This is what lymphoid leucosis does to a chicken - gross and disgusting pics

Poor Molly.:(
Do you know how they contracted the disease?
Not for certain. I began my flock twelve years ago with two middle-aged laying hens from a friend that died in a freak highway accident. During the first week I had the hens, I found one dead under her perch in the coop. I was about as ignorant as any person who had only just decided to keep chickens, and I concluded she died of "mysterious causes." That's a recognized avian disease, ya know, and very common. (Joke.)

So, LL may have been present from the very beginning. Or I may have brought it home from the feed store on my feet or on chicks I bought since in those days, none of the feed stores practiced bio-security.
 
Not for certain. I began my flock twelve years ago with two middle-aged laying hens from a friend that died in a freak highway accident. During the first week I had the hens, I found one dead under her perch in the coop. I was about as ignorant as any person who had only just decided to keep chickens, and I concluded she died of "mysterious causes." That's a recognized avian disease, ya know, and very common. (Joke.)

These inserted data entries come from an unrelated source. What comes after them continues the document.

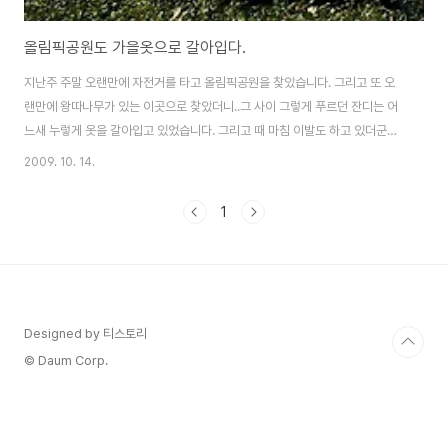
올림픽공원도 가을옷으로 갈아입다.
지난주 주말 오랜만에 자전거를 타고 올림픽공원을 찾았습니다. 그리고 또 오
랜만에 왕따나무가 있는 이곳으로 찾았더니..그 사이 그렇게 푸르던 잔디는 어
느새 누렇게 옷을 갈아입고 있었습니다. 그리고 때 마침 이발도 하고 있더군요.
그 흔적이 보이지요? 그리고 잠시 작업하시는 분들이 쉴 틈을 이용해서 찍었습
2009. 10. 14.
니다. 저렇게 올림픽 공원 잔디를 단장하고 있었습니다. 단지, 사람많은 주말보
단 평일날 작업했으면 하는 아쉬움이 남기도 합니다. 해가 뉘엿뉘엿 질땐 아니
1
지만.. 그래도 조금 누렇게 옷 갈아 입은듯한 억새~ 간단히 카메라를 챙겨오느
라, 필터없이 그냥 찍었습니다. 가을정취와 더불어 따사로운 가을 햇살을 머금
고 억새가 꽂꽂히 서있습니다. 이렇게 올림픽 공원도 가을옷을 입고 있더군요.
Designed by 티스토리
© Daum Corp.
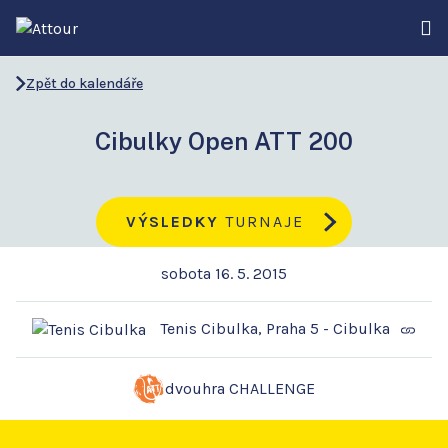
Zpět do kalendáře
Cibulky Open ATT 200
VÝSLEDKY
TURNAJE
sobota 16. 5. 2015
Tenis Cibulka, Praha 5 - Cibulka
dvouhra CHALLENGE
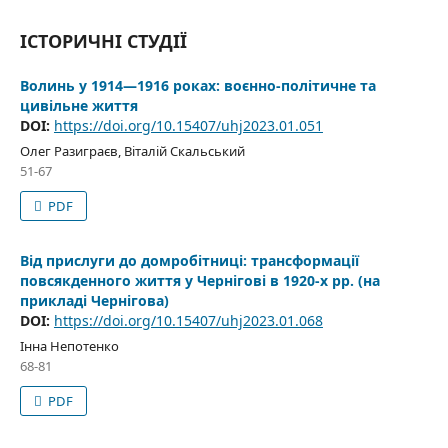
ІСТОРИЧНІ СТУДІЇ
Волинь у 1914—1916 роках: воєнно-політичне та
цивільне життя
DOI:
https://doi.org/10.15407/uhj2023.01.051
Олег Разиграєв, Віталій Скальський
51-67
PDF
Від прислуги до домробітниці: трансформації
повсякденного життя у Чернігові в 1920-х рр. (на
прикладі Чернігова)
DOI:
https://doi.org/10.15407/uhj2023.01.068
Інна Непотенко
68-81
PDF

So, LL may have been present from the very beginning. Or I may have brought it home from the feed store on my feet or on chicks I bought since in those days, none of the feed stores practiced bio-security.
It's a terrible thing to have to deal with.:hugs
How many have died from this in your flock?
 
It's a terrible thing to have to deal with.:hugs
How many have died from this in your flock?
It's hard to say how many since I haven't had a necropsy on every one of them. However, it seems most of the casualties have been youngsters in their first year that were hatched within the flock. Most broody-incubated eggs have had dead chicks, and in a clutch of six eggs, if one chick hatched alive, that was about it. LL is passed directly to the embryo from the hen.

The only flock hatched chicks to survive their first three years have been two Legbar/EE crosses, a rooster and a hen. They both are doing well, for now.

I'm only guessing that perhaps Cream Legbars and EEs have a superior resistance to the disease and managed to pass that to their offspring. There are some popular breeds where hatcheries have managed to breed resistance into them.